Department of Civil and Environmental Engineering, Michigan Technological University, 1400 Townsend Drive, Houghton, Michigan 49931, United States.
Trussell Technologies, Inc., San Diego, California 92075, United States.
Environ Sci Technol. 2020 Apr 21;54(8):5167-5177. doi: 10.1021/acs.est.9b06170. Epub 2020 Apr 3.
Reverse osmosis (RO) is a membrane technology that separates dissolved species from water. RO has been applied for the removal of chemical contaminants from water for potable reuse applications. The presence of a wide variety of influent chemical contaminants and the insufficient rejection of low-molecular-weight neutral organics by RO calls for the need to develop a model that predicts the rejection of various organics. In this study, we develop a group contribution method (GCM) to predict the mass transfer coefficients by fragmenting the structure of low-molecular-weight neutral organics into small parts that interact with the RO membrane. Overall, 54 organics including 26 halogenated and oxygenated alkanes, 8 alkenes, and 20 alkyl and halobenzenes were used to determine 39 parameters to calibrate for 6 different RO membranes, including 4 brackish water and 2 seawater membranes. Through six membranes, approximately 80% of calculated rejection was within an error goal (i.e., ±5%) from the experimental observation. To extend the GCM for a reference RO membrane, ESPA2-LD, 14 additional organics were included from the literature to calibrate nitrogen-containing functional groups of nitrosamine, nitriles, and amide compounds. Overall, 49 organics (72% of 68 compounds) from calibration and 7 compounds (87.5% of 8 compounds) from prediction were within the error goal.

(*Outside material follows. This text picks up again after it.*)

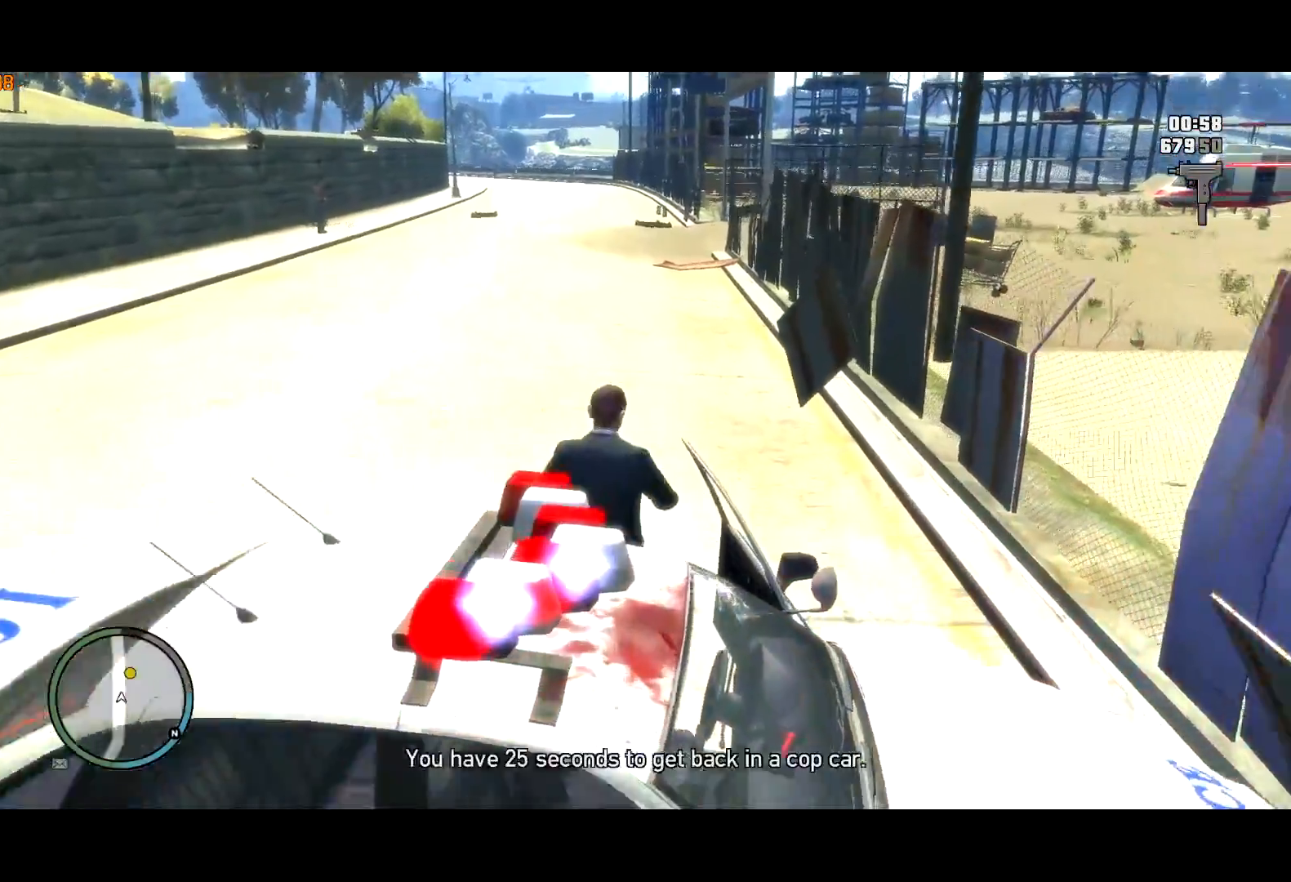
{"keys": ["shift", "w"], "mouse": ["wheel_down"], "events": [[200, "mouse_right", "up"], [350, "mouse_wheel_down", "down"]]}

反渗透(RO)是一种膜技术,可将溶解的物质与水分离。RO 已被应用于去除饮用水再利用应用中的水中的化学污染物。由于存在各种各样的进水化学污染物,以及 RO 对低分子量中性有机物的截留不足,因此需要开发一种模型来预测各种有机物的截留率。在这项研究中,我们开发了一种基团贡献法(GCM),通过将低分子量中性有机物的结构分解成与 RO 膜相互作用的小部分来预测传质系数。总体而言,使用了 54 种有机物,包括 26 种卤代和含氧烷烃、8 种烯烃和 20 种烷基和卤代苯,确定了 39 个参数来校准 6 种不同的 RO 膜,包括 4 种咸水膜和 2 种海水膜。通过这 6 种膜,大约 80%的计算截留率与实验观察值的误差在 5%以内。为了将 GCM 扩展到参考 RO 膜 ESPA2-LD,从文献中添加了 14 种额外的有机物来校准亚硝胺、腈和酰胺化合物中的含氮官能团。总体而言,来自校准的 49 种有机物(68 种化合物中的 72%)和来自预测的 7 种有机物(8 种化合物中的 87.5%)都在误差范围内。